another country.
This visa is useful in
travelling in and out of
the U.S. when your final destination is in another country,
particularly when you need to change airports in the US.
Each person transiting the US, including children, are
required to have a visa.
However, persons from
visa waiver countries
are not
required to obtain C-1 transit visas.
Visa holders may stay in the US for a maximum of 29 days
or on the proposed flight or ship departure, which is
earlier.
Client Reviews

•••••

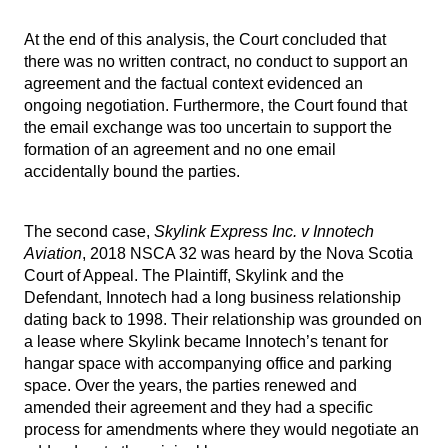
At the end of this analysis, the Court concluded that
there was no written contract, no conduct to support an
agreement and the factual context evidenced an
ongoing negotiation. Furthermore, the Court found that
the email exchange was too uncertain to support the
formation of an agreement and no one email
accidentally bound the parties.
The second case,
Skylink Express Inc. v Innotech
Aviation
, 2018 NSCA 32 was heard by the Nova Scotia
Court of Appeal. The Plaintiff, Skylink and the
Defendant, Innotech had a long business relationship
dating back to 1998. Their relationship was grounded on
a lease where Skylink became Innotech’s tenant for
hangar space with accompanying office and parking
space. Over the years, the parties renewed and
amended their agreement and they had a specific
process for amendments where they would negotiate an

•••••

What you will do:
Find where the line with "Visa holders may" sits in the material above, then copy exactly from it through the line with "Client Reviews". Add no other line.

Result:
Visa holders may stay in the US for a maximum of 29 days
or on the proposed flight or ship departure, which is
earlier.
Client Reviews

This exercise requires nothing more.